RE: Dereferencing, Re: Jotting down some discussion topics from Bill Kasdorf on 2016-09-21 (public-digipub-ig@w3.org from September 2016)

From: Bill Kasdorf <bkasdorf@apexcovantage.com>
Date: Wed, 21 Sep 2016 09:15:54 +0000
To: Marcos Caceres <marcos@marcosc.com>, Peter Krautzberger <peter.krautzberger@mathjax.org>, Leonard Rosenthol <lrosenth@adobe.com>, Ivan Herman <ivan@w3.org>
CC: Michael Smith <mike@w3.org>, W3C Digital Publishing IG <public-digipub-ig@w3.org>
Message-ID: <CY1PR0601MB14228FDB9D798CE8FA7A8946DFF60@CY1PR0601MB1422.namprd06.prod.outlook.>

Just a reminder that in what was originally the "Identifiers TF" in DPUB and which morphed to the "Locators TF" in DPUB, we quickly came to the conclusion that our task with (at that time) PWP and now (arguably) with WP was not to attempt to mandate a certain identifier; it was to provide a locator which could lead, through whatever means/routes necessary, to the essential content of the publication.

I still think that's our task.

Bill Kasdorf
VP and Principal Consultant | Apex CoVantage
p: 734-904-6252  m:   734-904-6252
ISNI: http://isni.org/isni/0000000116490786

ORCiD: https://orcid.org/0000-0001-7002-4786

-----Original Message-----
From: Marcos Caceres [mailto:marcos@marcosc.com] 
Sent: Wednesday, September 21, 2016 3:24 AM
To: Peter Krautzberger; Leonard Rosenthol; Ivan Herman
Cc: Michael Smith; W3C Digital Publishing IG
Subject: Re: Dereferencing, Re: Jotting down some discussion topics

On September 21, 2016 at 4:30:17 PM, Leonard Rosenthol
(lrosenth@adobe.com) wrote:
> Also remember, Marcos, that the identifier for a PWP is _NOT_ always a URL.

I completely agree. Using URLs as identifiers is generally not a great idea, because URLs are so volatile - and domains can be lost, swapped, abandoned, deleted. And because of the "but what will it return?"
(dereferencing) problem, which is why I don't think we want to go there... but here we are :)

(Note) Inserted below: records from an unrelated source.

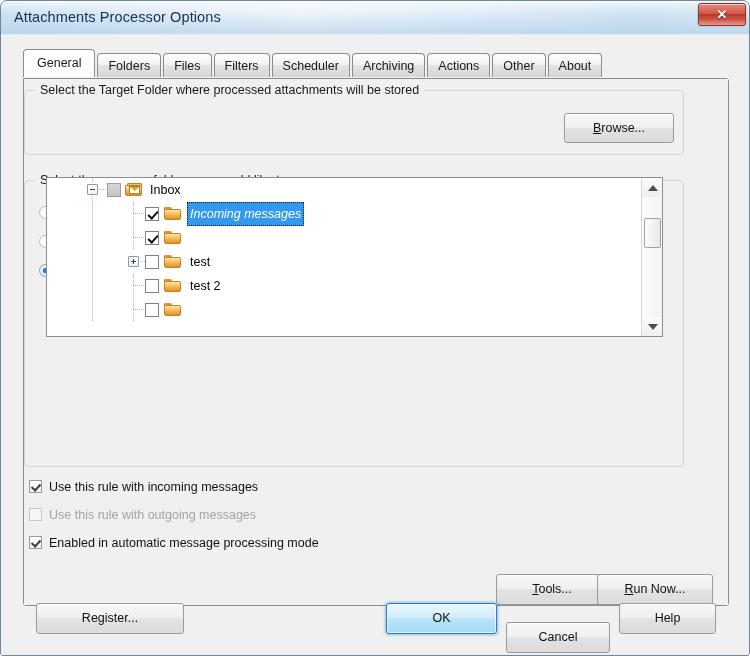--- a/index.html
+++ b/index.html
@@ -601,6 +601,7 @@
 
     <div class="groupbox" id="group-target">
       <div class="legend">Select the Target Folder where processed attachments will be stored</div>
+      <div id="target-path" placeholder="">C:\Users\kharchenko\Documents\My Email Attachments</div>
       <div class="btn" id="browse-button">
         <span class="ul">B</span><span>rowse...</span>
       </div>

Here is a real life example from one of my favorite books about HTML:

http://diveintohtml5.info/

There is a dramatic history around that book and the author (which I won't go into, but it would make for a great book!), but it used to be hosted at a different URL (the original author rage deleted the domain along with all traces of their online persona).

The web dev community found a way to bring the book back to life (thanks to its  CC-BY-3.0 license) and, IIRC, archive.org.

The book is also published in physical form as:
https://www.amazon.com/HTML5-Up-Running-Mark-Pilgrim/dp/0596806027

With identifiers:
ISBN-13: 978-0596806026
ISBN-10: 0596806027

Anyway, the point is... same book, different URL. URLs can't identify things and when they do, they do it badly (e.g., XML namespaces).

> It could be
> w3id, a DOI or an ISBN. We need a term that works for all of those 
> types of identifiers. (since we also have an “off the web” manifestation, that I know you hate).

I don't hate (sorry if I came across that way).

Because URLs are not stable, it's desirable to separate identifying aspects from the protocol used in the acquisition of a publication.
That is, http(s) the protocol to acquire a resource that self identifies by a w3id, DOI, ISBN or whatever - or in the container case, container contains resource(s) that together form publication identified by w3id, a DOI, or an ISBN.

Received on Wednesday, 21 September 2016 09:16:27 UTC